WORK INSTRUCTION: Copy out each line of the data that holds the word "oder".

ENTRIES SUPPLIED:
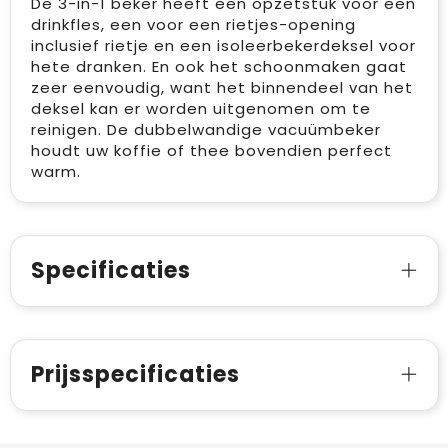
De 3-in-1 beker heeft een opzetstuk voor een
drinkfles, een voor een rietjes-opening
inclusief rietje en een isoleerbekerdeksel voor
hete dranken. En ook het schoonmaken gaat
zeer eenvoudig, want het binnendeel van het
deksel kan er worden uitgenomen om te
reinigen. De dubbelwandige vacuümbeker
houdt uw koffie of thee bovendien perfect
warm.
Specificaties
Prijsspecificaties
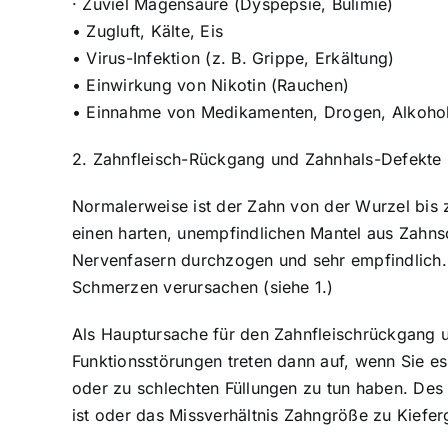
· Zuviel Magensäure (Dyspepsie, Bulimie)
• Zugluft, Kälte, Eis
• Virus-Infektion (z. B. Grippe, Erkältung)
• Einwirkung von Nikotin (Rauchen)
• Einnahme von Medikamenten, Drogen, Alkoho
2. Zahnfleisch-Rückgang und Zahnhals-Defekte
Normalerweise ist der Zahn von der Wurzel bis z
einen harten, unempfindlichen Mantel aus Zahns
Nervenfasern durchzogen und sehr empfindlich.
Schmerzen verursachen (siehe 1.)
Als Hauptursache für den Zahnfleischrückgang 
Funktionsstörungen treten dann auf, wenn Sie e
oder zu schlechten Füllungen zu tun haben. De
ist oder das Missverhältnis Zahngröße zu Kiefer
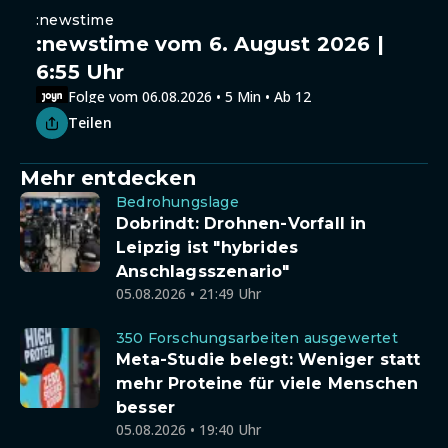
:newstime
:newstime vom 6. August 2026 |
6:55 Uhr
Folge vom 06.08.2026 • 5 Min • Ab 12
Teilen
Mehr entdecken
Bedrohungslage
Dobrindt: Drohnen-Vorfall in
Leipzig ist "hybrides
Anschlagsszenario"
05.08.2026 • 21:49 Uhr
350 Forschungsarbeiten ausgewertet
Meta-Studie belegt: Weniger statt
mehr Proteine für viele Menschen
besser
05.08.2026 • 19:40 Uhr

--

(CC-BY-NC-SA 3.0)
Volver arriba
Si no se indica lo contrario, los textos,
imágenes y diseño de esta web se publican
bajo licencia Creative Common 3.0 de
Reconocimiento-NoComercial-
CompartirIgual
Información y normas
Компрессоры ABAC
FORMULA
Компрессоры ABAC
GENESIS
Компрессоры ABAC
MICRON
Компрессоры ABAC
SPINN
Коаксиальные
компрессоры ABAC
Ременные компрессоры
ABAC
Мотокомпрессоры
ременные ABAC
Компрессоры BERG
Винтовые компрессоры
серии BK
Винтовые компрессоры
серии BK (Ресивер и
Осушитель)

SOLUTION TO THIS EXERCISE:
oder zu schlechten Füllungen zu tun haben. De
ist oder das Missverhältnis Zahngröße zu Kiefer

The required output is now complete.